Good engineering is all about cycles. The cycles can have any length (1-2 week cycles seem to work in several contexts) and you can repeat as many times as you like. You can alter requirements (Step 1) and their priorities (Step 2) as often as you like, and you can run as many or as few cycles as you like.
In the spirit of negativity, here is what happens if you try to skip the above steps:
- If you neglect to define what you are trying to program, then you have implicitly decided to program “something”. And your “something” does exactly that, which is annoying because you realize soon afterwards that you meant for it to do what you want it to do, and meanwhile it is off “something”-ing. Then you need to change it.
- If you neglect to prioritize, you spend ten days working on Internet Explorer 4 compatibility or something equally unimportant (for your purposes), leaving the important work unfinished and untested.
- If you neglect to code, your code does not get written. More subtly (because more people seem to ignore it), if you neglect to test your code, your program’s suckiness does not change because you have no proof that the suckiness indeed did decrease as outlined in Steps 1 and 2. (How you test is up to you, but rest assured, you are testing.)
- If you never repeat your cycle, you never incorporate new insights into your process. If a piece of code turns out to be difficult (Step 3), you may want to reprioritize it (Step 2) or even drop it completely (Step 1). Conversely, if you have hit your goals, you can stop repeating and go outside and play, confident that your program does not suck as much as, say, remaining indoors.
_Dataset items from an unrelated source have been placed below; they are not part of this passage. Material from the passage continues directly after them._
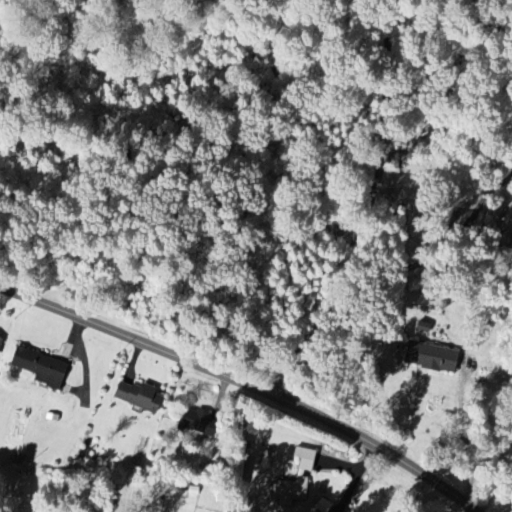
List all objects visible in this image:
road: (369, 208)
building: (1, 343)
building: (425, 358)
building: (43, 367)
road: (246, 383)
building: (141, 397)
building: (198, 423)
road: (468, 443)
building: (298, 478)
road: (356, 478)
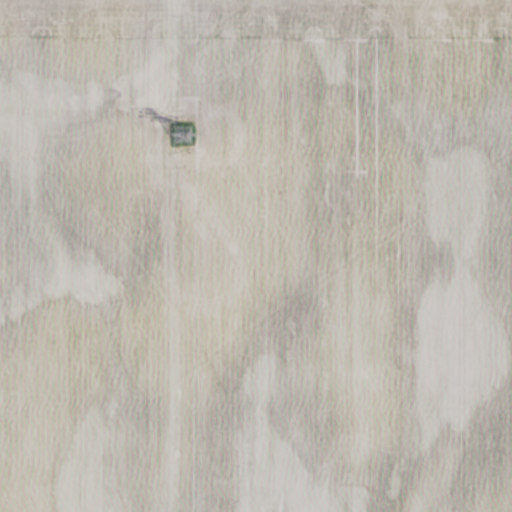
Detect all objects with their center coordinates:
power tower: (179, 133)
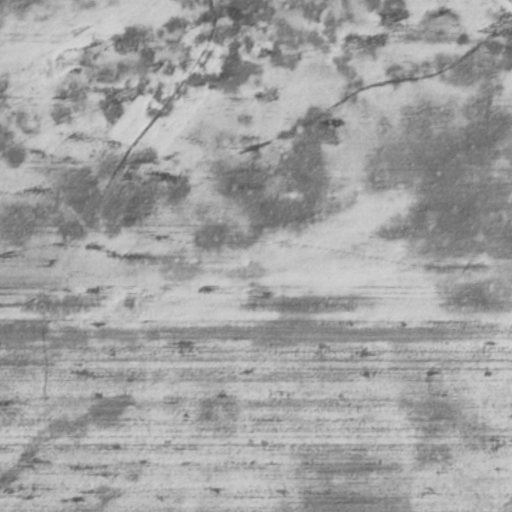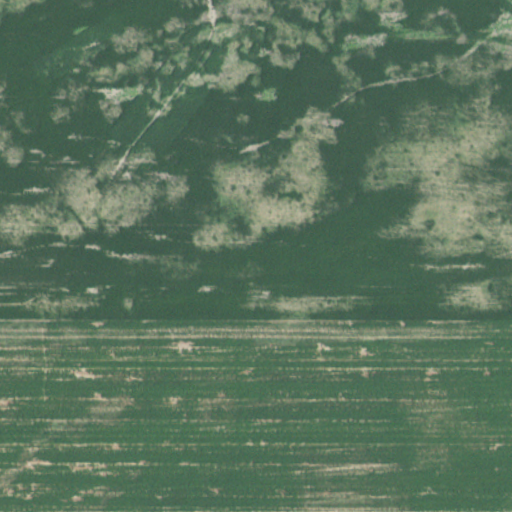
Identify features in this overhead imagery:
road: (256, 327)
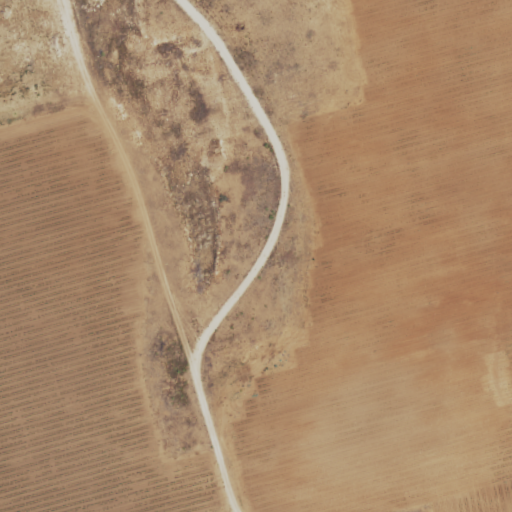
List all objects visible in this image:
road: (265, 253)
road: (12, 501)
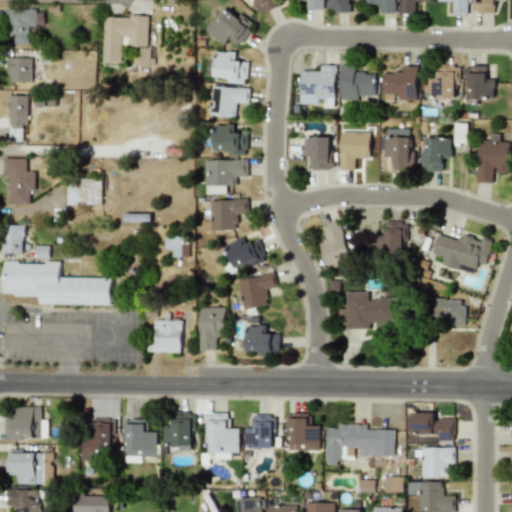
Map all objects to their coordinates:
building: (315, 4)
building: (315, 4)
building: (266, 5)
building: (267, 5)
building: (340, 5)
building: (340, 5)
building: (384, 5)
building: (384, 5)
building: (408, 6)
building: (409, 6)
building: (458, 6)
building: (458, 6)
building: (482, 6)
building: (483, 6)
building: (22, 24)
building: (22, 25)
building: (227, 27)
building: (227, 27)
building: (122, 35)
building: (123, 35)
road: (397, 39)
building: (143, 55)
building: (143, 56)
building: (229, 67)
building: (230, 67)
building: (18, 69)
building: (19, 70)
building: (443, 82)
building: (356, 83)
building: (356, 83)
building: (444, 83)
building: (479, 84)
building: (479, 84)
building: (401, 85)
building: (401, 85)
building: (318, 86)
building: (319, 86)
building: (226, 100)
building: (227, 101)
building: (17, 116)
building: (18, 117)
building: (228, 139)
building: (228, 140)
building: (398, 147)
building: (353, 148)
building: (353, 148)
building: (398, 148)
building: (318, 151)
building: (318, 152)
building: (435, 152)
building: (435, 153)
building: (491, 156)
building: (492, 157)
building: (223, 174)
building: (223, 174)
building: (18, 180)
building: (19, 181)
building: (83, 191)
building: (84, 192)
road: (395, 199)
building: (226, 213)
building: (227, 213)
building: (137, 217)
building: (137, 217)
building: (12, 238)
building: (392, 238)
building: (12, 239)
building: (393, 239)
building: (333, 244)
building: (176, 245)
building: (177, 245)
building: (334, 245)
building: (462, 251)
building: (463, 252)
building: (241, 254)
building: (242, 254)
building: (54, 285)
building: (255, 291)
building: (367, 310)
building: (367, 311)
building: (447, 311)
building: (447, 311)
building: (211, 327)
road: (64, 334)
building: (166, 336)
building: (260, 340)
road: (69, 357)
road: (256, 380)
building: (24, 424)
building: (432, 425)
building: (432, 425)
building: (511, 427)
building: (511, 430)
building: (260, 433)
building: (302, 433)
building: (179, 434)
building: (221, 436)
building: (139, 439)
building: (97, 440)
building: (357, 442)
road: (483, 449)
building: (511, 456)
building: (511, 457)
building: (436, 461)
building: (436, 462)
building: (30, 467)
building: (392, 484)
building: (393, 484)
building: (431, 496)
building: (431, 496)
building: (22, 501)
building: (511, 501)
building: (511, 501)
building: (90, 503)
building: (90, 503)
building: (249, 504)
building: (250, 504)
building: (318, 507)
building: (319, 507)
building: (281, 508)
building: (282, 508)
building: (386, 509)
building: (386, 509)
building: (349, 510)
building: (350, 510)
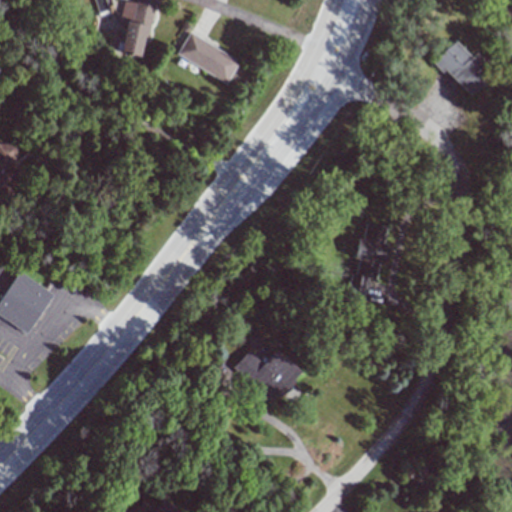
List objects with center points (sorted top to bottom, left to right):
road: (254, 24)
building: (133, 26)
road: (324, 28)
road: (353, 36)
building: (205, 57)
road: (325, 63)
building: (459, 68)
road: (279, 111)
road: (125, 115)
road: (297, 125)
building: (6, 170)
road: (394, 252)
building: (365, 260)
road: (446, 282)
building: (21, 302)
road: (132, 321)
road: (38, 335)
building: (265, 373)
road: (230, 392)
river: (511, 445)
park: (511, 446)
road: (335, 503)
building: (153, 507)
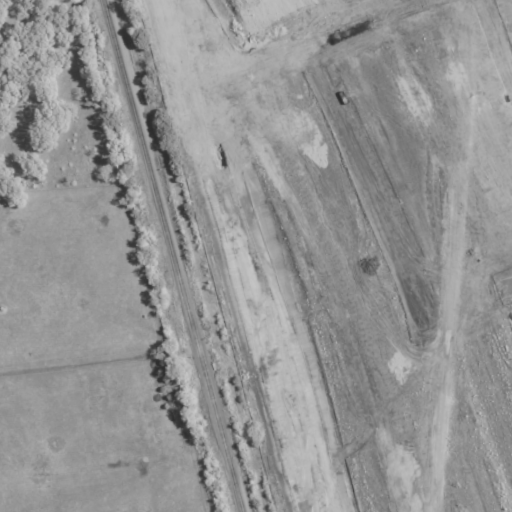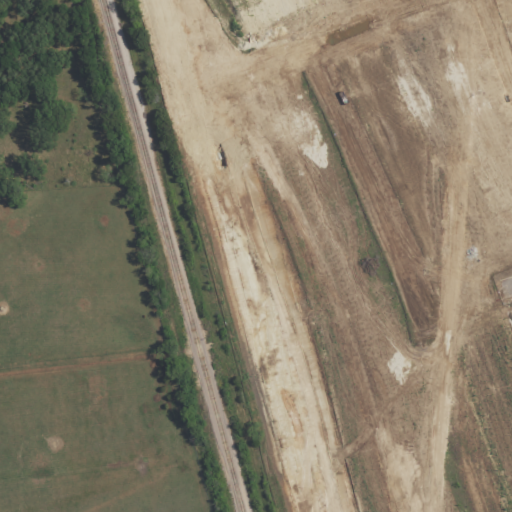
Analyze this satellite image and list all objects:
road: (386, 5)
road: (362, 21)
road: (496, 40)
railway: (174, 255)
road: (403, 275)
road: (466, 302)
It may seem cynical, but this loop is very effective at suckiness-removal. And that is what software engineering is all about.
Perfect programs belong to computer programmers. Proofs that they do cannot exist belong to computer scientists. Real programs for real people are, whether you like it or not, whether you realize it or not, generated through software engineering.
“Why are you telling me what to do?”
I am not telling you what to do. I am showing you what you do already.
Everything from basement-tinkered tools to bank security software is built in this same manner. Not just with computers: with everything we create. In fact, it can be carried to things we do not create. Evolution, for instance, is a constant striving towards the perfection of remaining alive, with priority number one being having lots of babies.
Don’t be a wooly mammoth. Engineer your software.